Elizabeth Drew's "Power Grab" in the June 22 New York Review of Books is a must-have for serious critics of the Bush administration. It details, with simple rigor, various ways in which the administration has extended the power of the "unitary executive" at the expense of other branches of government.
Drew puts things most informed people know about--the nullifying "signing statement" Bush appended to the bill containing the McCain torture amendment, for example--in larger context. It turns out there have been 750 such "signing statements" during this administration and their effect has been to undermine the expressed intent of the legislature in each case. But that's just the beginning.
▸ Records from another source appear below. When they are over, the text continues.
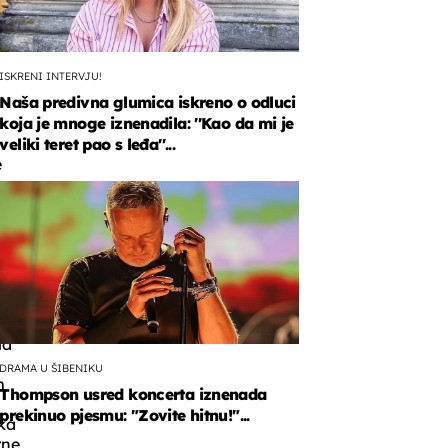
ISKRENI INTERVJU!
Naša predivna glumica iskreno o odluci
koja je mnoge iznenadila: ''Kao da mi je
veliki teret pao s leđa''...
e
a
la
DRAMA U ŠIBENIKU
m
Thompson usred koncerta iznenada
prekinuo pjesmu: "Zovite hitnu!"...
ka
rne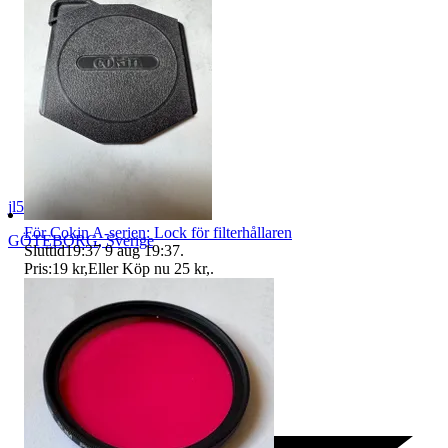
jl54
För Cokin A-serien: Lock för filterhållaren
GÖTEBORG
,
Sverige
Sluttid
19:37
9 aug 19:37
.
Pris:
19 kr
,
Eller Köp nu
25 kr
,
.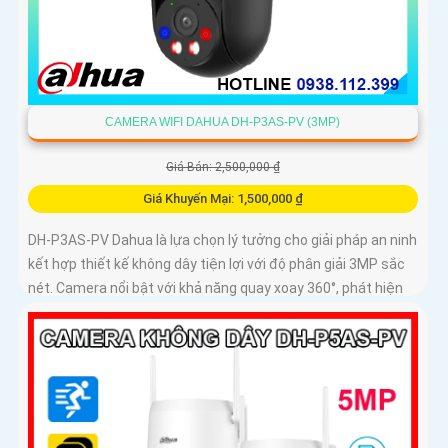
CAMERA WIFI DAHUA DH-P3AS-PV (3MP)
Giá Bán: 2,500,000 ₫
Giá Khuyến Mại: 1,500,000 ₫
DH-P3AS-PV Dahua là lựa chọn lý tưởng cho giải pháp an ninh
kết hợp thiết kế không dây tiện lợi với độ phân giải 3MP sắc
nét. Camera nổi bật với khả năng quay xoay 360°, phát hiện
chính xác người và phương tiện, cảnh báo tức thì bằng đèn
nháy và còi hú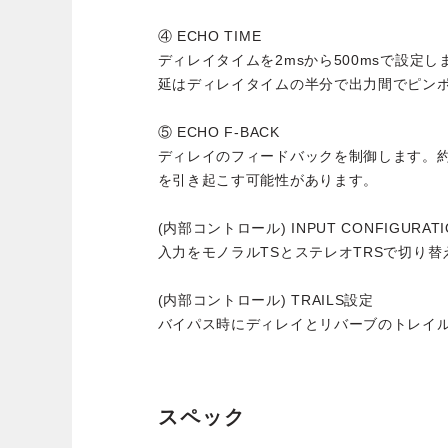
④ ECHO TIME
ディレイタイムを2msから500msで設定
延はディレイタイムの半分で出力間でピン
⑤ ECHO F-BACK
ディレイのフィードバックを制御します。
を引き起こす可能性があります。
(内部コントロール) INPUT CONFIGURATI
入力をモノラルTSとステレオTRSで切り替
(内部コントロール) TRAILS設定
バイパス時にディレイとリバーブのトレイ
スペック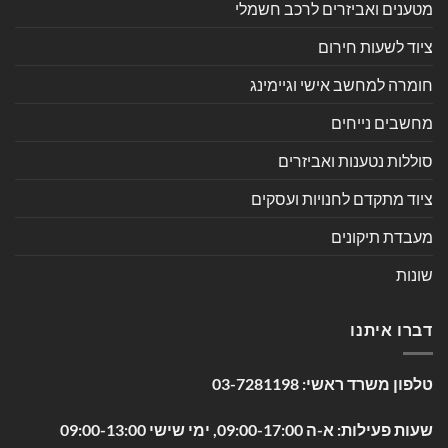
מטענים ואביזרים לרכב חשמלי
ציוד לשעות חירום
חומרה למחשב אישי וגיימינג
מחשבים נייחים
סוללות נטענות ואביזרים
ציוד מתקדם לחנויות ועסקים
מעבדת תיקונים
שונות
דברו איתנו
טלפון משרד ראשי:
03-7281198
שעות פעילות: א-ה 09:00-17:00, ימי שישי 09:00-13:00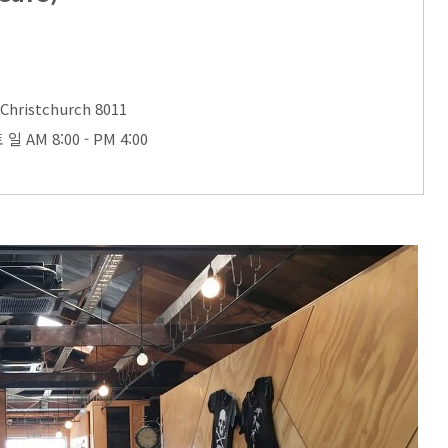
 Christchurch 8011
 일 AM 8:00 - PM 4:00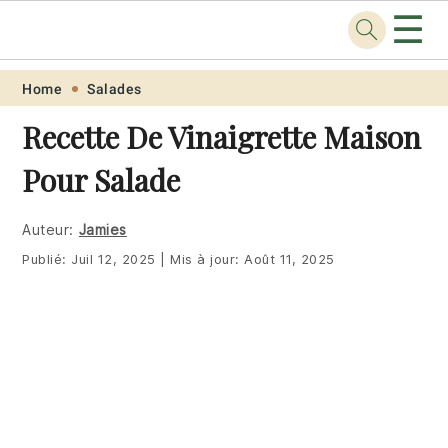
☰
Recette
.pro
Skip
Skip
Skip
Skip
Home
Salades
to
to
to
to
Recette De Vinaigrette Maison
primary
main
primary
footer
Pour Salade
navigation
content
sidebar
Auteur:
Jamies
Publié:
Juil 12, 2025
|
Mis à jour:
Août 11, 2025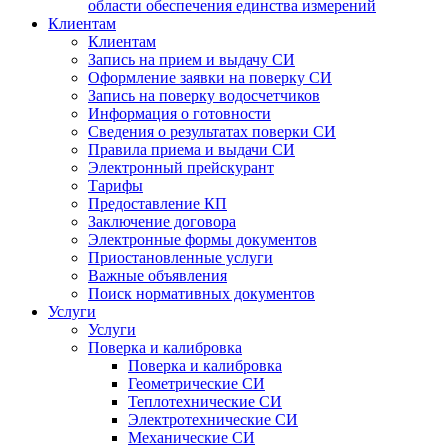
области обеспечения единства измерений
Клиентам
Клиентам
Запись на прием и выдачу СИ
Оформление заявки на поверку СИ
Запись на поверку водосчетчиков
Информация о готовности
Сведения о результатах поверки СИ
Правила приема и выдачи СИ
Электронный прейскурант
Тарифы
Предоставление КП
Заключение договора
Электронные формы документов
Приостановленные услуги
Важные объявления
Поиск нормативных документов
Услуги
Услуги
Поверка и калибровка
Поверка и калибровка
Геометрические СИ
Теплотехнические СИ
Электротехнические СИ
Механические СИ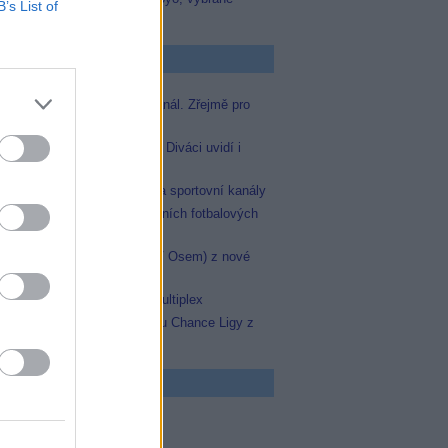
B’s List of
zápasy na TV Dajto
p Zprávičky
Skylink spustil nový Test kanál. Zřejmě pro
Prima sport
Oneplay zařadí Prima sport. Diváci uvidí i
zápas Sparty proti Lyonu
AMC získala licence pro dva sportovní kanály
JOJka přinese porci atraktivních fotbalových
zápasů
Skylink: Slovenská TV8 (TV Osem) z nové
frekvence
Operátor Du převzal další multiplex
Oneplay Sport zahájí sezonu Chance Ligy z
nového studia
 program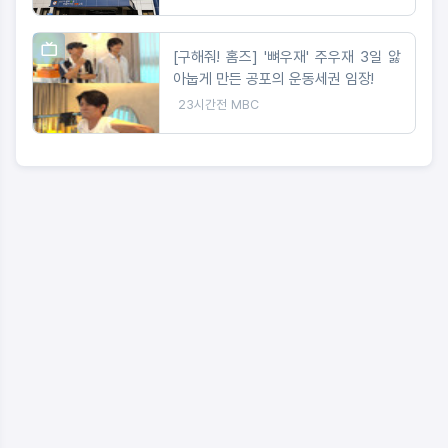
[구해줘! 홈즈] '뼈우재' 주우재 3일 앓
아눕게 만든 공포의 운동세권 임장!
23시간전
MBC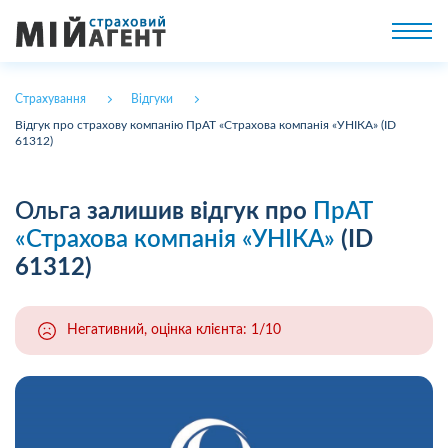
Страхування
Відгуки
Відгук про страхову компанію ПрАТ «Страхова компанія «УНІКА» (ID
61312)
Ольга
залишив відгук про
ПрАТ
«Страхова компанія «УНІКА»
(ID
61312)
Негативний, оцінка клієнта: 1/10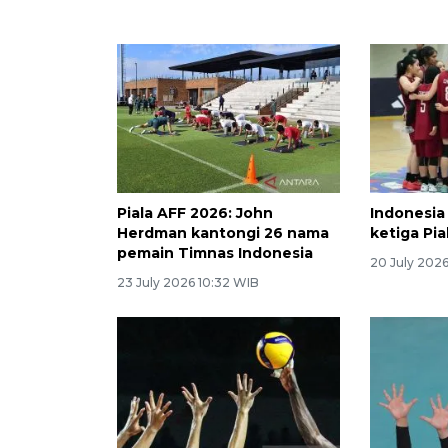
Piala AFF 2026: John
Indonesia
Herdman kantongi 26 nama
ketiga Pia
pemain Timnas Indonesia
20 July 202
23 July 2026 10:32 WIB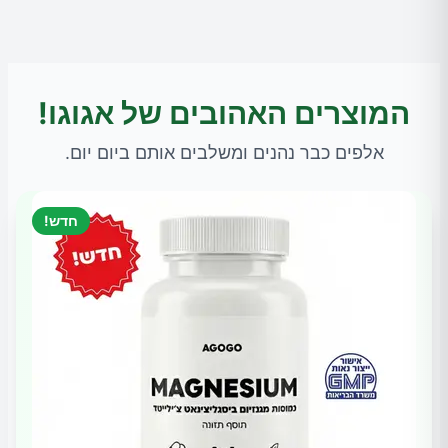
המוצרים האהובים של אגוגו!
אלפים כבר נהנים ומשלבים אותם ביום יום.
חדש!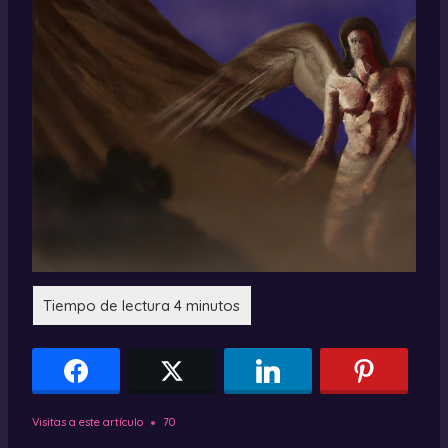
Visitas a este artículo
70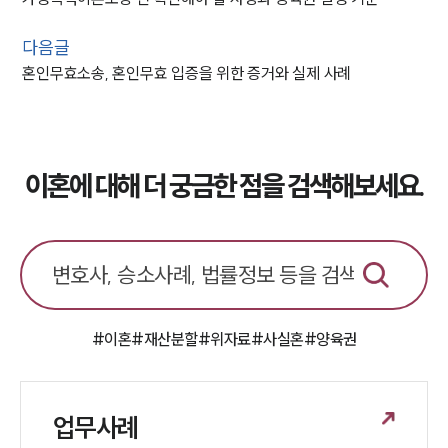
다음글
혼인무효소송, 혼인무효 입증을 위한 증거와 실제 사례
이혼에 대해 더 궁금한 점을 검색해보세요.
#이혼
#재산분할
#위자료
#사실혼
#양육권
업무사례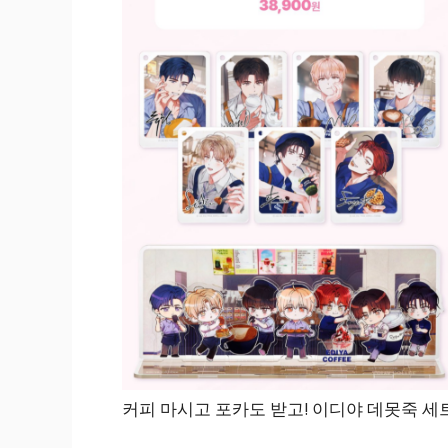
커피 마시고 포카도 받고! 이디야 데못죽 세트 A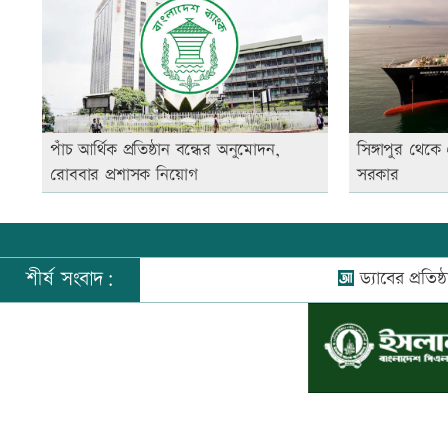
পাঁচ আর্থিক প্রতিষ্ঠান বন্ধের অনুমোদন,
সিঙ্গাপুর থেক
রোববার প্রশাসক নিয়োগ
সরকার
শীর্ষ সংবাদ:
ড্যাবের প্রতিষ্ঠাবার্ষিকীতে
©
২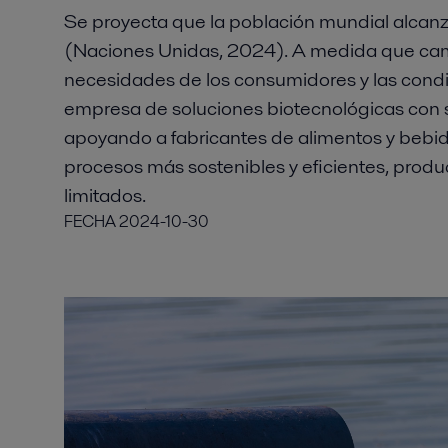
Se proyecta que la población mundial alcanz
(Naciones Unidas, 2024). A medida que cam
necesidades de los consumidores y las cond
empresa de soluciones biotecnológicas con 
apoyando a fabricantes de alimentos y bebid
procesos más sostenibles y eficientes, produ
limitados.
FECHA
2024-10-30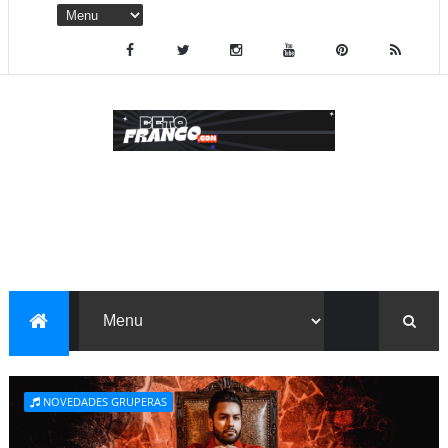
NOVEDADES GRUPERAS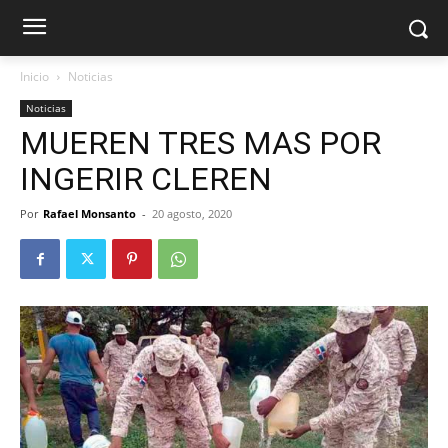
Inicio
Noticias
Noticias
MUEREN TRES MAS POR
INGERIR CLEREN
Por
Rafael Monsanto
-
20 agosto, 2020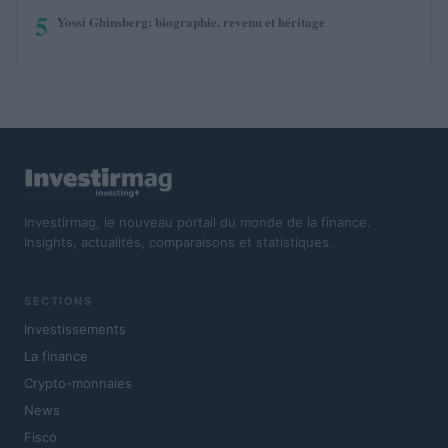
5
Yossi Ghinsberg: biographie, revenu et héritage
Investirmag, le nouveau portail du monde de la finance.
Insights, actualités, comparaisons et statistiques.
SECTIONS
Investissements
La finance
Crypto-monnaies
News
Fisco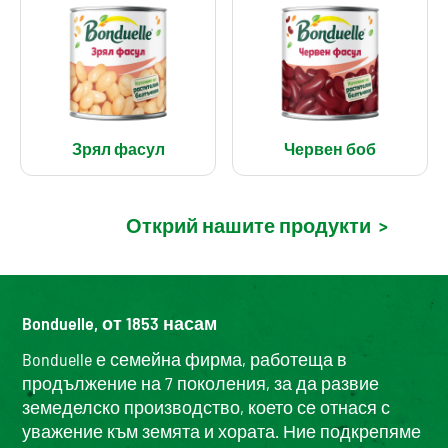
Зрял фасул
Червен боб
Открий нашите продукти
>
Bonduelle, от 1853 насам
Bonduelle е семейна фирма, работеща в
продължение на 7 поколения, за да развие
земеделско производство, което се отнася с
уважение към земята и хората. Ние подкрепяме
The list of unprecedented executive encroachments goes on and on and it's all laid out, succinctly and comprehensively, in this short essay.
That comprehensive simplicity is an implicit indictment of the mainstream media, by the way. This isn't esoteric think-tank stuff. There's absolutely no reason why Time or Newsweek couldn't convey this to American citizens in a straightforward way. Maybe they will, if enough people draw it to their attention in the manageable form Drew has provided.
If you want to understand why Bush can get away with it so easily, there's a book called The Broken Branch by Thomas E. Mann that will help a lot. Mann is too much of poly-sci wonk to fully appreciate the impact of a completely mediated politics on congress, but he supplies an analysis of it's actual functioning that's enormously valuable.